Advanced users: Ensemble Pipeline Bash Script (MacOS/UNIX)

In the cmd folder of the CoNet distribution, there is an example for a bash script that runs the steps of the ensemble part of the pipeline published in PLoS Computational Biology 8, e1002606. The example bash script uses input data from the third CoNet tutorial. It assumes that it is located in a folder that has two sub-folders "Input" and "Output", where input files (input matrix and metadata) are located in the input folder and the output files will be written to the output folder. Don't forget to give the script execution permission (chmod 755 cooc.sh).
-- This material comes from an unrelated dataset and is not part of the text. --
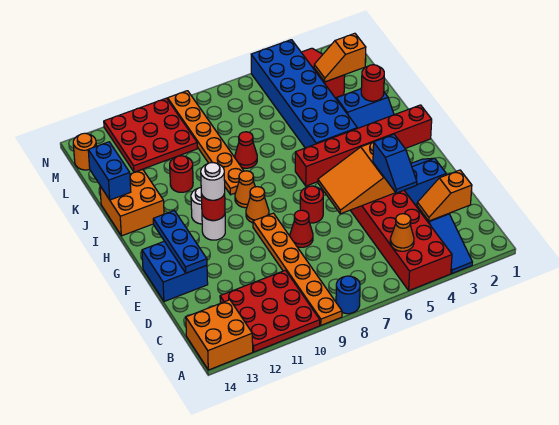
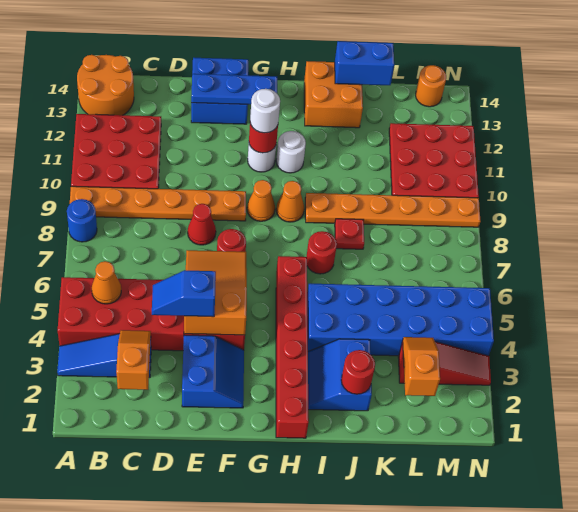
orange 2x2 brick [186,300,253,370] -> orange 2x2 round brick [77,55,134,115]
red 1x1 cone [235,132,257,168] -> red 1x1 plate [335,219,364,249]
red 1x1 round brick [170,156,193,192] -> red 1x1 round brick moved to [307,231,337,274]

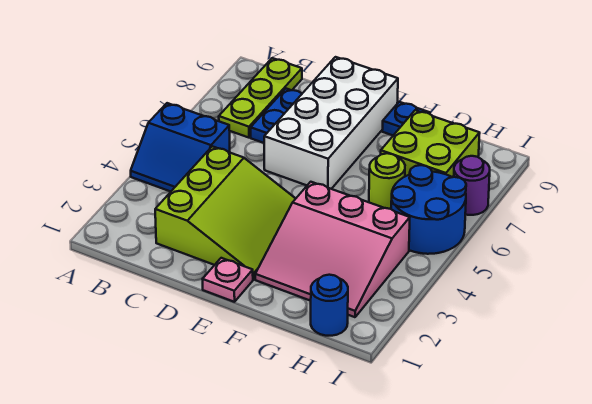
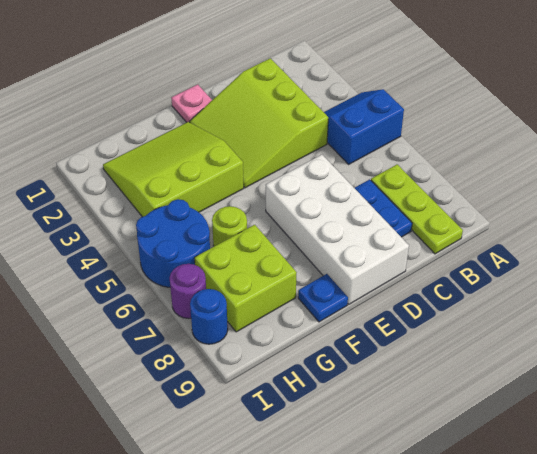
pink 3x3 slope [255,182,410,317] -> lime 3x3 slope [103,122,244,217]
blue 1x1 round brick [311,275,348,336] -> blue 1x1 round brick moved to [190,289,228,344]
The bash script runs all required network construction steps in one go, that is computation of initial thresholds, generation of renormalized permutation and bootstrap scores and final network construction. The renormalized permutation score computation is the longest step, it takes around 5 minutes on an 8GB RAM machine.
You can run a first test by setting PERMUT, BOOT and RESTORE to false and enabling COMPUTE_THRESHOLDS and TEST instead.
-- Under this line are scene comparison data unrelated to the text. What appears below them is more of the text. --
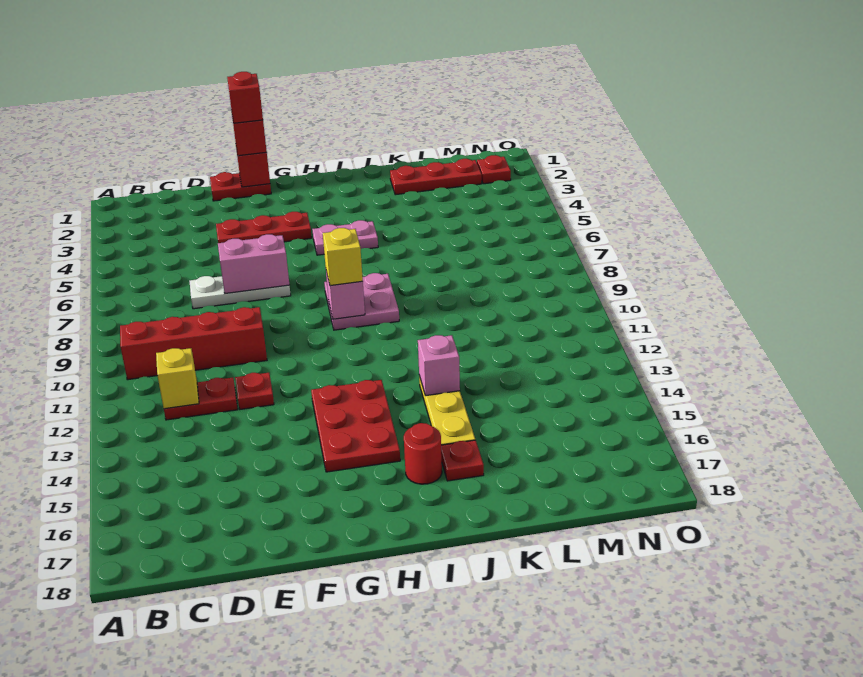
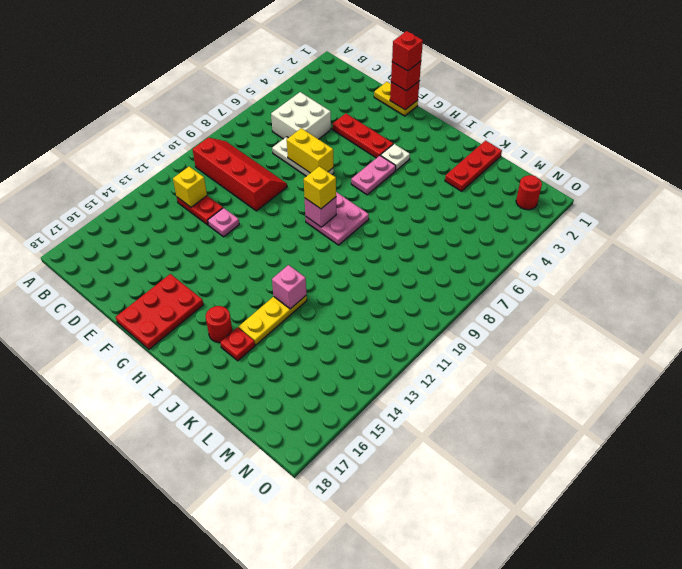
none -> white 2x2 brick [271,92,331,139]
red 1x2 plate [210,172,271,201] -> yellow 1x2 plate [374,82,418,116]
pink 1x2 brick [218,234,289,294] -> yellow 1x2 brick [287,128,333,173]
red 1x1 plate [235,373,274,409] -> pink 1x1 plate [208,208,239,237]
red 2x3 plate [311,380,400,472] -> red 2x3 plate moved to [116,274,203,349]
none -> white 1x1 plate [381,144,410,170]
pink 1x2 plate [312,220,378,255] -> pink 1x2 plate turned to [351,156,396,195]
red 1x3 plate [390,159,482,195] -> red 1x3 plate turned to [445,141,502,191]
red 1x1 plate [477,155,511,184] -> red 1x1 round brick [516,175,542,210]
If you want to enable CLUSTER, make sure you have the SGE cluster management system installed. Then, add required cluster options to the CoNetConfig.txt and CoNetConfigBoot.txt configuration files. Both configuration files should specify the location of the CoNet jar file (lib_dir and jar_file) as well as the requested job number (job_num) and memory (memory). The CoNetConfig.txt configuration file should in addition point to the location of the directory where temporary permutation score files will be saved (tmp_dir). Likewise, the CoNetConfigBoot.txt configuration file should point to a different location, where temporary bootstrap score files will be saved. Note that in case you keep temporary score files (keep_tmpscores=true), you can restore random score distributions from these files using option --restorefromscorefolder later on.